Based on the nonfiction best-seller by onetime Der Spiegel editor Stefan Aust, The Baader Meinhof Complex finds its still, watchful center in Ulrike Meinhof (Martina Gedeck). Aust's onetime fourth-estate colleague makes the dramatic trajectory from bourgeois wife and mother to underground radical crawling through Mideast dust and toting a machine gun under the tutelage of Fatah. She's shocked by brutal police crackdowns on the student protests against the visiting shah of Iran and America's Vietnam War enacted with a cruelty reminiscent of the one-generation-removed SS and a reminder of a not-so-distant fascist past and somewhat in awe of Andreas Baader (Moritz Bleibtreu) and Gudrun Ensslin (Johanna Wokalek), who emit rock-star charisma.
Helping to bust Baader out of jail on the pretext of working on a book, Meinhof joins her crushes in life on the lam.
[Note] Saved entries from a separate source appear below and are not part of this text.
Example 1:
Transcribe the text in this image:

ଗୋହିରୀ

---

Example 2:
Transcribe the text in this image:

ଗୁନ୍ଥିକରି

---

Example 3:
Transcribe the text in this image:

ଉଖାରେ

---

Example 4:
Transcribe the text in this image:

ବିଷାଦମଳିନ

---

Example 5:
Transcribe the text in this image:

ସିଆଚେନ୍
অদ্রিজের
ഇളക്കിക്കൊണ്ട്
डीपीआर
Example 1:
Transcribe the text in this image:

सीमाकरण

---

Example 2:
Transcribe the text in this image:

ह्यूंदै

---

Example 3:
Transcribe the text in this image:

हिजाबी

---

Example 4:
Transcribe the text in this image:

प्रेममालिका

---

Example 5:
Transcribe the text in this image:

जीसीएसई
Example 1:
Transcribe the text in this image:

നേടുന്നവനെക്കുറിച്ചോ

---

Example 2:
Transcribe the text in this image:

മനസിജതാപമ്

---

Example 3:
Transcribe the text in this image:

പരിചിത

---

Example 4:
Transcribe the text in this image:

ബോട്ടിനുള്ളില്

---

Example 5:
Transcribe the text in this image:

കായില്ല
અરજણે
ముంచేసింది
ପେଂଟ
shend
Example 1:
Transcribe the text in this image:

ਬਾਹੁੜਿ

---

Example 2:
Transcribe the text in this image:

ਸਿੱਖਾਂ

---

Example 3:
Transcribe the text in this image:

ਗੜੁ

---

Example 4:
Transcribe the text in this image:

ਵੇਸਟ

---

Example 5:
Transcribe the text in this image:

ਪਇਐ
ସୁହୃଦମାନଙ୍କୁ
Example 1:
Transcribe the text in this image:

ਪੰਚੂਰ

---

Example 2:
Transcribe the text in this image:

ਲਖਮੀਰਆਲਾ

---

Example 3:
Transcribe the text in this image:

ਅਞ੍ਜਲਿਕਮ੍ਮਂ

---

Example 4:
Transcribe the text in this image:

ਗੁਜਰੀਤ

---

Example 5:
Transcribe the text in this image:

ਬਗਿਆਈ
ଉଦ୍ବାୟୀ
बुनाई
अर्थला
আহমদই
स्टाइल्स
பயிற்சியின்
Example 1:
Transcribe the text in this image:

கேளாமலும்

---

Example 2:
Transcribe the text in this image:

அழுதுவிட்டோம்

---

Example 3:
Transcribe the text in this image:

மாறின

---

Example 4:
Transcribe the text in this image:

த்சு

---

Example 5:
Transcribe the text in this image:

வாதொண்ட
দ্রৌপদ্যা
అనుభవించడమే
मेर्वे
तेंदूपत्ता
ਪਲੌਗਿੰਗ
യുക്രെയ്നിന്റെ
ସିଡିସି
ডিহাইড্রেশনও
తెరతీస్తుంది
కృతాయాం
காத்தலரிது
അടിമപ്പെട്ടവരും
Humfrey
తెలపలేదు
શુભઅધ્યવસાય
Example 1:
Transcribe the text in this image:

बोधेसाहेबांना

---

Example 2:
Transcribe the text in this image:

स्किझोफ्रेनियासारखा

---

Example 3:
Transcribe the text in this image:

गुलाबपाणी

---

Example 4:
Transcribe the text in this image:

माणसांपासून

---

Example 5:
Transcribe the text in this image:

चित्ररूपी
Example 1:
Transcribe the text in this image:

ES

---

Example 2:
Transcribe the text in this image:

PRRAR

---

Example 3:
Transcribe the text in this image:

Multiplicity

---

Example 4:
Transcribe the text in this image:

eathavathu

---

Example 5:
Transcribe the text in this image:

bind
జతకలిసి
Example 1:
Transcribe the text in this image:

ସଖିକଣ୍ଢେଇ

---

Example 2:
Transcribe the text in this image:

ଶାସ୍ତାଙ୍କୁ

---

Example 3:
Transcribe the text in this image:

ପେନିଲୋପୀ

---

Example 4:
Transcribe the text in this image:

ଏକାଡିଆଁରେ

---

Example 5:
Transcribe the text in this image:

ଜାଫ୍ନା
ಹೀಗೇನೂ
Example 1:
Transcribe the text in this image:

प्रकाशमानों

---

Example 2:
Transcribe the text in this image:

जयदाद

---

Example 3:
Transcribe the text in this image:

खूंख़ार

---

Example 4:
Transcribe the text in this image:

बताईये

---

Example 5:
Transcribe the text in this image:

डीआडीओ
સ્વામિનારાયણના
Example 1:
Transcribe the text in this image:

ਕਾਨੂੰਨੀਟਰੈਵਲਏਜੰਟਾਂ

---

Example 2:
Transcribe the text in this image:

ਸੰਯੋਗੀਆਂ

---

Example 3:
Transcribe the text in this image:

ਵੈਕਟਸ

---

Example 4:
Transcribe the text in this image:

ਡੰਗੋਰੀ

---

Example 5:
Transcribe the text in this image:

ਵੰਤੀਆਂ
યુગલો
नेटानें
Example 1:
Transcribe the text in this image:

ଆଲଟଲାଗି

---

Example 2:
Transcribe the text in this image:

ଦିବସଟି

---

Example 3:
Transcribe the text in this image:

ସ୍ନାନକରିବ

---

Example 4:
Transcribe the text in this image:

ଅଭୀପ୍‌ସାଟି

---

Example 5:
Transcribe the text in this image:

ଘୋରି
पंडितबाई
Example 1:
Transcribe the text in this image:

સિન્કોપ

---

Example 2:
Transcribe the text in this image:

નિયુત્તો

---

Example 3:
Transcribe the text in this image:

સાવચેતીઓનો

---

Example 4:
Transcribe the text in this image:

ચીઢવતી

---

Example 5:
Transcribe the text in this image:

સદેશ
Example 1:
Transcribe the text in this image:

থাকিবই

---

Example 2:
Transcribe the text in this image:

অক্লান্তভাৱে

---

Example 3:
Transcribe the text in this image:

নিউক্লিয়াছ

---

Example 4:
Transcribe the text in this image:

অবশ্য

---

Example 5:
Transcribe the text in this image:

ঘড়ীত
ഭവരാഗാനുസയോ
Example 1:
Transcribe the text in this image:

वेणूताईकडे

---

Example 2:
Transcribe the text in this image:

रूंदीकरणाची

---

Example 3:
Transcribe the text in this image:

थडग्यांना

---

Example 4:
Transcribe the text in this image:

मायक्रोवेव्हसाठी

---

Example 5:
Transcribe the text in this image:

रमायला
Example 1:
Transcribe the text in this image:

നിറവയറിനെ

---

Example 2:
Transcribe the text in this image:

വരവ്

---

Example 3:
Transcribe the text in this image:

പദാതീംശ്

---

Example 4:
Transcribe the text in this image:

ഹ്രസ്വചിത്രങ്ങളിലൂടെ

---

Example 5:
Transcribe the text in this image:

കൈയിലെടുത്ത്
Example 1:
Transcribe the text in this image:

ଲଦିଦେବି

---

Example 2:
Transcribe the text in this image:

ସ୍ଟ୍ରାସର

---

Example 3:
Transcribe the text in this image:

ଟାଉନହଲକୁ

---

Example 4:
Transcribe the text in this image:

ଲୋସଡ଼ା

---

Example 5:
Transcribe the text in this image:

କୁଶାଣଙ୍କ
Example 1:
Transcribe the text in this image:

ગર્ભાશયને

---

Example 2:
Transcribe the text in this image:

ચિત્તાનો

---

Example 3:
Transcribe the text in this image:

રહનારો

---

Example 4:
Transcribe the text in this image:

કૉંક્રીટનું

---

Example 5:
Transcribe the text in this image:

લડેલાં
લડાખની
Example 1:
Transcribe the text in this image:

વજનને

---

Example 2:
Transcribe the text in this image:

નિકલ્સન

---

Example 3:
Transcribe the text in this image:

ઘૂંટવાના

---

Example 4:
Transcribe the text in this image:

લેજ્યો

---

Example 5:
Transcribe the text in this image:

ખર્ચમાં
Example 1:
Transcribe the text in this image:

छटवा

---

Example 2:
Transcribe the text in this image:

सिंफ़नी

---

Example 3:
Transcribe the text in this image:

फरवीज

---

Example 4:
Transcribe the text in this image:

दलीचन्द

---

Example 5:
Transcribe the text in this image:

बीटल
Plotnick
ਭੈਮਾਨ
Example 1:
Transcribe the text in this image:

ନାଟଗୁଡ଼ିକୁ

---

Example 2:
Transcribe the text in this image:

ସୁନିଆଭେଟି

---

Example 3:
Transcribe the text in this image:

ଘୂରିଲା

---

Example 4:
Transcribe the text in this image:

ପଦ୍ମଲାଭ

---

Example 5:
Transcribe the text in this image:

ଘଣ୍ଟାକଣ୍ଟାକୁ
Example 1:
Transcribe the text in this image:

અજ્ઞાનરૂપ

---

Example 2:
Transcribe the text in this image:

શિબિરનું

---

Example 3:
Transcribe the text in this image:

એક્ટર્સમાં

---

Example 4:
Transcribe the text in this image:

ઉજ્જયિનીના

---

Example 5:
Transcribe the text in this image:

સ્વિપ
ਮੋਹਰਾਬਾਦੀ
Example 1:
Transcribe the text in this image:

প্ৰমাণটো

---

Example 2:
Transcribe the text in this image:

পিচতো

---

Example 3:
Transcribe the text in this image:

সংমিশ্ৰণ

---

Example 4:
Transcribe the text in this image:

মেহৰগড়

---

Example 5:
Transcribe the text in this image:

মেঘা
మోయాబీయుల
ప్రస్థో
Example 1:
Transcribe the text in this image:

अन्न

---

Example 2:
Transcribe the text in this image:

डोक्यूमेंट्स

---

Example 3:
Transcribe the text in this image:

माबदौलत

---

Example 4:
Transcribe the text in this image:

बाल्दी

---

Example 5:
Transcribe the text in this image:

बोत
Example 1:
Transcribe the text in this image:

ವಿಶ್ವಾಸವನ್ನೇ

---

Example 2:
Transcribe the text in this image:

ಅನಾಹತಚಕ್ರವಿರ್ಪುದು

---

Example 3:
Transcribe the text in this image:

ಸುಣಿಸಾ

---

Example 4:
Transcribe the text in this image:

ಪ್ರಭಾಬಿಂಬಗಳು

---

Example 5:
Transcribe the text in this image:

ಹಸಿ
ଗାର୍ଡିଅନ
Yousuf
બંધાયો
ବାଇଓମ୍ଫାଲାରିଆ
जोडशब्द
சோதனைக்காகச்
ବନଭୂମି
The three and their followers declare an urban guerrilla war on West Germany until they are nabbed and stuck in solitary at Stammheim Prison. While their trial descends into bitter, kangaroo court-style comedy, the RAF members outside resort to heightened feats of bloodshed and desperation in the so-called "German Autumn" of 1977, killing the chief federal prosecutor, kidnapping a banker, and finally conspiring in the hijacking of a Lufthansa jet.
Edel has absorbed his share of criticism for his RAF portrayal: the director's far from sympathetic when it comes to these self-absorbed, smug rebels, who relish offending their Muslim hosts by sunbathing nude, yet he's not immune to their cocky, idealistic charms. Cool-headed yet fully capable of thrilling to his subjects' eye-popping audacity, the filmmaker does an admirable job of contextualizing the group within the global student and activist movements and bringing the viewer, authentically, to the still timely question: how does one best (i.e., morally) respond to terrorism?
THE BAADER MEINHOF COMPLEX opens Fri/4 in Bay Area theaters.